The Supreme Court has upheld the Delhi High Court judgment that quashed the NDMC (Determination of Annual Rent) Bye-laws, 2009, that had introduced the system of Unit Area Method (UAM) for assessing property tax, on the ground that it is ultra vires the provisions of New Delhi Municipal Council Act.
The bench comprising Justice AK Sikri and Justice Ashok Bhushan agreed with the high court view that the bye-laws framed by the NDMC that introduced the system of UAM, which is based on value of the property that the property is likely to fetch on rental, is foreign to the methodology provided in Section 63 of the NDMC Act, and thus ultra vires the provisions of the NDMC Act.

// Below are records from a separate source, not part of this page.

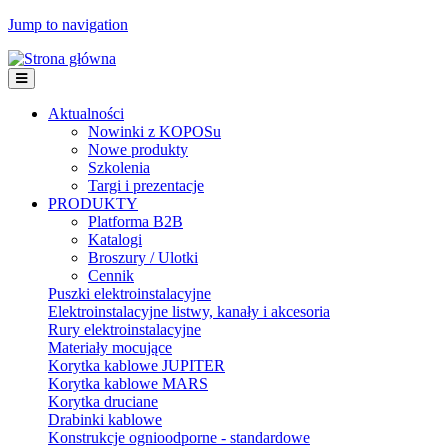
Jump to navigation
Aktualności
Nowinki z KOPOSu
Nowe produkty
Szkolenia
Targi i prezentacje
PRODUKTY
Platforma B2B
Katalogi
Broszury / Ulotki
Cennik
Puszki elektroinstalacyjne
Elektroinstalacyjne listwy, kanały i akcesoria
Rury elektroinstalacyjne
Materiały mocujące
Korytka kablowe JUPITER
Korytka kablowe MARS
Korytka druciane
Drabinki kablowe
Konstrukcje ognioodporne - standardowe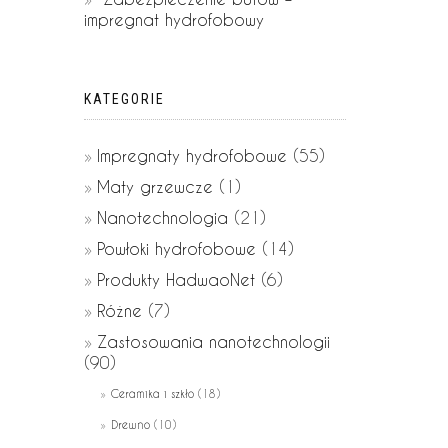
impregnat hydrofobowy
KATEGORIE
Impregnaty hydrofobowe
(55)
Maty grzewcze
(1)
Nanotechnologia
(21)
Powłoki hydrofobowe
(14)
Produkty HadwaoNet
(6)
Różne
(7)
Zastosowania nanotechnologii
(90)
Ceramika i szkło
(18)
Drewno
(10)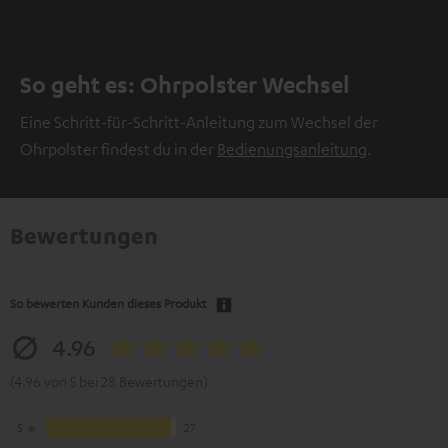
So geht es: Ohrpolster Wechsel
Eine Schritt-für-Schritt-Anleitung zum Wechsel der
Ohrpolster findest du in der
Bedienungsanleitung
.
Bewertungen
So bewerten Kunden dieses Produkt
4.96
(4.96 von 5 bei 28 Bewertungen)
5
27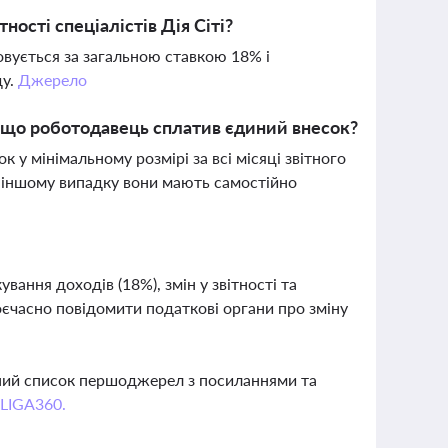
ості спеціалістів Дія Сіті?
овується за загальною ставкою 18% і
ду.
Джерело
кщо роботодавець сплатив єдиний внесок?
 у мінімальному розмірі за всі місяці звітного
В іншому випадку вони мають самостійно
вання доходів (18%), змін у звітності та
єчасно повідомити податкові органи про зміну
вний список першоджерел з посиланнями та
 LIGA360.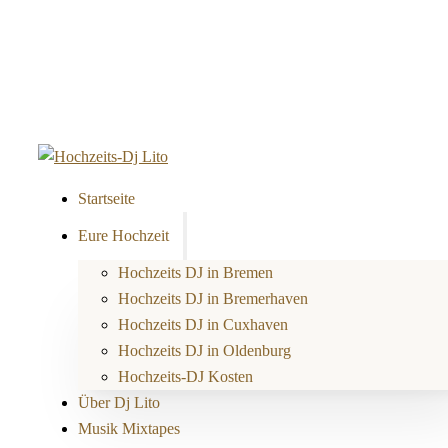
Startseite
Eure Hochzeit
Hochzeits DJ in Bremen
Hochzeits DJ in Bremerhaven
Hochzeits DJ in Cuxhaven
Hochzeits DJ in Oldenburg
Hochzeits-DJ Kosten
Über Dj Lito
Musik Mixtapes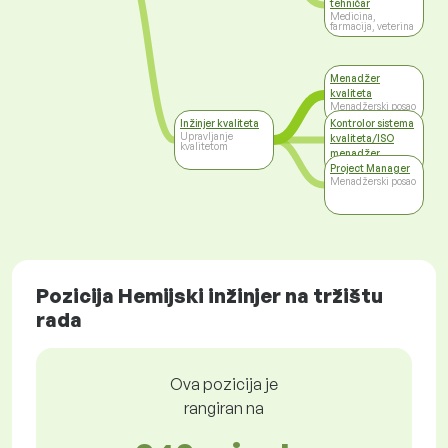
tehničar
Medicina,
farmacija, veterina
Menadžer
kvaliteta
Menadžerski posao
Inžinjer kvaliteta
Kontrolor sistema
Upravljanje
kvaliteta/ISO
kvalitetom
menadžer
Viši menadžment
Project Manager
Menadžerski posao
Pozicija Hemijski inžinjer na tržištu
rada
Ova pozicija je
rangiran na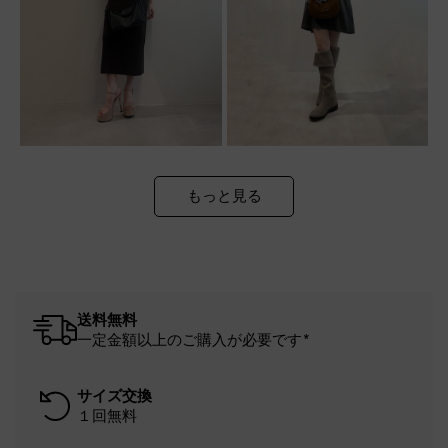
もっと見る
送料無料
一定金額以上のご購入が必要です*
サイズ交換
１回無料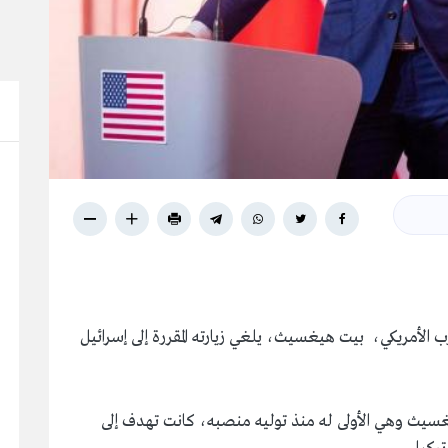
وزير الحرب الأمريكي، بيت هيغسيث، يلغي زيارته المقررة إلى إسرائيل
يغسيث وهي الأولى له منذ توليه منصبه، كانت تهدف إلى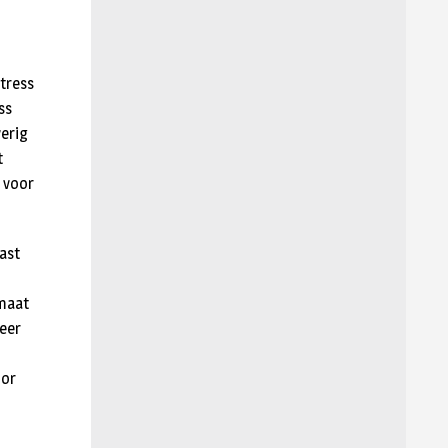
stress
ss
verig
t
n voor
ast
omaat
meer
oor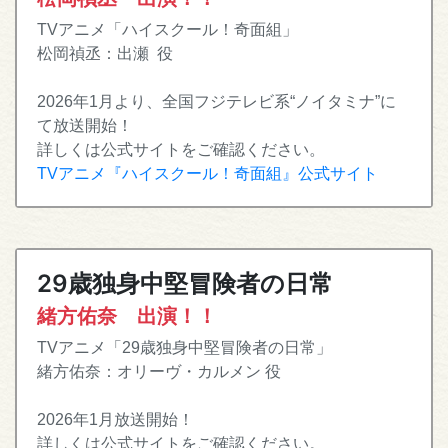
TVアニメ「ハイスクール！奇面組」
松岡禎丞：出瀬 役
2026年1月より、全国フジテレビ系“ノイタミナ”に
て放送開始！
詳しくは公式サイトをご確認ください。
TVアニメ『ハイスクール！奇面組』公式サイト
29歳独身中堅冒険者の日常
緒方佑奈 出演！！
TVアニメ「29歳独身中堅冒険者の日常」
緒方佑奈：オリーヴ・カルメン 役
2026年1月放送開始！
詳しくは公式サイトをご確認ください。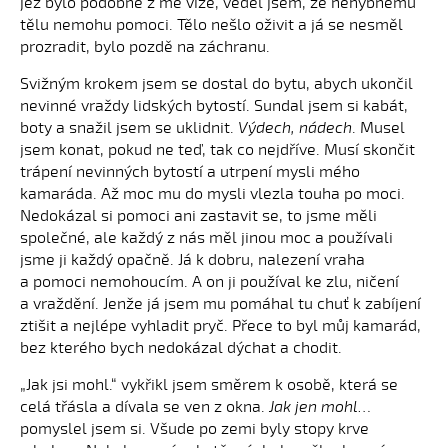
jež bylo podobné z mé vize, věděl jsem, že nehybnému
tělu nemohu pomoci. Tělo nešlo oživit a já se nesměl
prozradit, bylo pozdě na záchranu.
Svižným krokem jsem se dostal do bytu, abych ukončil
nevinné vraždy lidských bytostí. Sundal jsem si kabát,
boty a snažil jsem se uklidnit.
Výdech, nádech
. Musel
jsem konat, pokud ne teď, tak co nejdříve. Musí skončit
trápení nevinných bytostí a utrpení mysli mého
kamaráda. Až moc mu do mysli vlezla touha po moci.
Nedokázal si pomoci ani zastavit se, to jsme měli
společné, ale každý z nás měl jinou moc a používali
jsme ji každý opačně. Já k dobru, nalezení vraha
a pomoci nemohoucím. A on ji používal ke zlu, ničení
a vraždění. Jenže já jsem mu pomáhal tu chuť k zabíjení
ztišit a nejlépe vyhladit pryč. Přece to byl můj kamarád,
bez kterého bych nedokázal dýchat a chodit.
„Jak jsi mohl.“ vykřikl jsem směrem k osobě, která se
celá třásla a dívala se ven z okna.
Jak jen mohl…
pomyslel jsem si. Všude po zemi byly stopy krve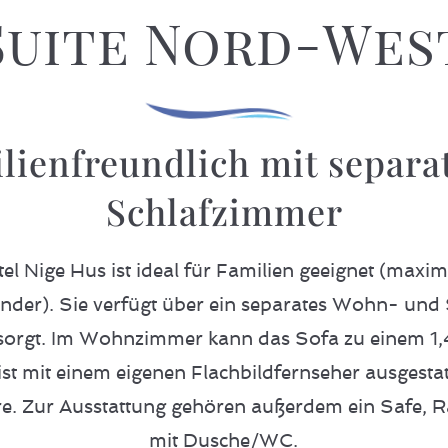
Suite Nord-Wes
lienfreundlich mit sepa
Schlafzimmer
l Nige Hus ist ideal für Familien geeignet (maxi
nder). Sie verfügt über ein separates Wohn- und
sorgt. Im Wohnzimmer kann das Sofa zu einem 1
t mit einem eigenen Flachbildfernseher ausgestatt
e. Zur Ausstattung gehören außerdem ein Safe, R
mit Dusche/WC.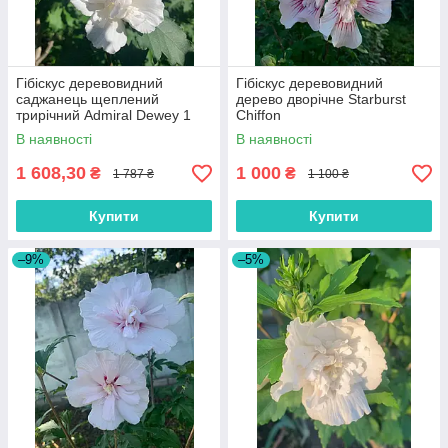
Гібіскус деревовидний
Гібіскус деревовидний
саджанець щеплений
дерево дворічне Starburst
трирічний Admiral Dewey 1
Chiffon
шт.
В наявності
В наявності
1 608,30
1 000
₴
₴
1 787 ₴
1 100 ₴
Купити
Купити
–9%
–5%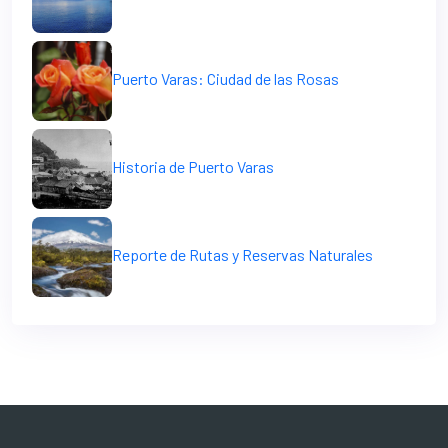
Puerto Varas: Ciudad de las Rosas
Historia de Puerto Varas
Reporte de Rutas y Reservas Naturales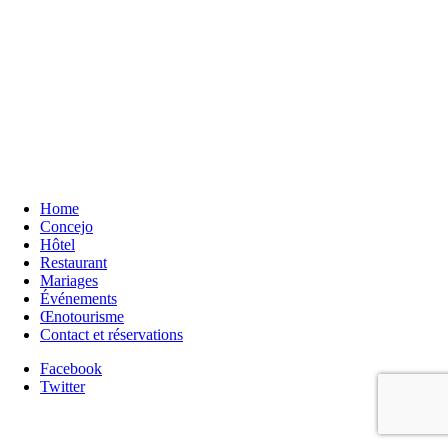
Home
Concejo
Hôtel
Restaurant
Mariages
Événements
Œnotourisme
Contact et réservations
Facebook
Twitter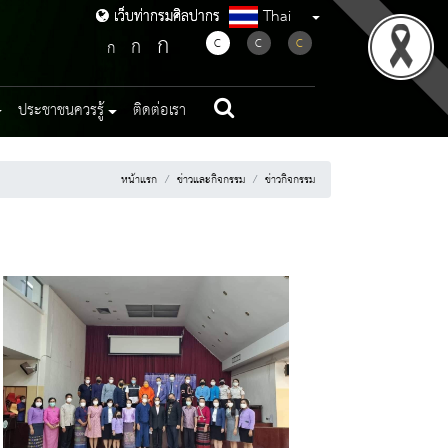
Thai
เว็บท่ากรมศิลปากร
เว็บท่ากรมศิลปากร
ก
ก
C
C
C
ก
ประชาชนควรรู้
ติดต่อเรา
หน้าแรก
ข่าวและกิจกรรม
ข่าวกิจกรรม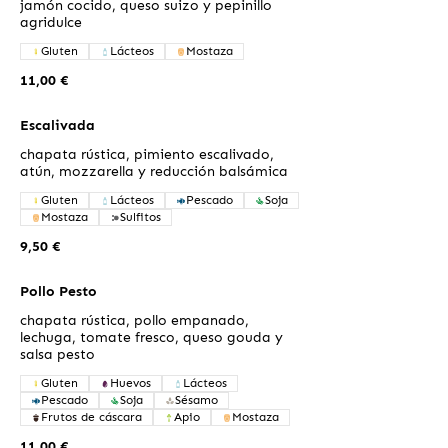
jamón cocido, queso suizo y pepinillo
agridulce
Gluten
Lácteos
Mostaza
11,00 €
Escalivada
chapata rústica, pimiento escalivado,
atún, mozzarella y reducción balsámica
Gluten
Lácteos
Pescado
Soja
Mostaza
Sulfitos
9,50 €
Pollo Pesto
chapata rústica, pollo empanado,
lechuga, tomate fresco, queso gouda y
salsa pesto
Gluten
Huevos
Lácteos
Pescado
Soja
Sésamo
Frutos de cáscara
Apio
Mostaza
11,00 €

As per UAM, the system of Unique Area Value (UAV) per sq. ft/meter of a property is fixed with reference to the characteristics of the property such as location, occupancy, age, structure of the said property. This UAV is then multiplied by the area of the vacant land or covered space to arrive at its annual value. When the annual value is determined on the basis of such a formula, property tax thereupon is to be paid by the assessees. Several assesses had challenged the validity of these byelaws before the high court. Allowing their pleas, the high court held that these bye-laws are far beyond the scope and ambit of the powers vested in the NDMC under Section 388(1)(A)(9) of the Act.
The apex court bench, on the appeal by NDMC, observed that Section 63 does not prescribe any particular method for arriving at annual rent and, therefore, this gap has been filled up by the impugned bye-laws by prescribing the formula based on UAM. The court said that the UAM is not in sync with the scheme of Section 63(1) of the NDMC Act.
"We agree with the High Court that the Impugned Bye-laws that provide UAM which is based on value of the property that on rental which the property is likely to fetch and are, there, foreign to the methodology provided in Section 63 of the NDMC Act. Such Bye-laws are, thus, ultra vires the provisions of NDMC Act. They are in excess of the scope and ambit of powers vested in the NDMC Act under Section 388(1)(A)(9) of the NDMC Act," the court said.
The bench observed: "No doubt, in many ways, UAM is a better method in comparison with the earlier method based on annual rent. For this reason, this method has now been followed for the purpose of levying property tax not only in the areas in Delhi itself covered under the Municipal Corporation of Delhi but in many other States as well. However, such a method which may be a better method can be incorporated in accordance with the law. In the present case, it could be done after amending the provisions of the NDMC Act."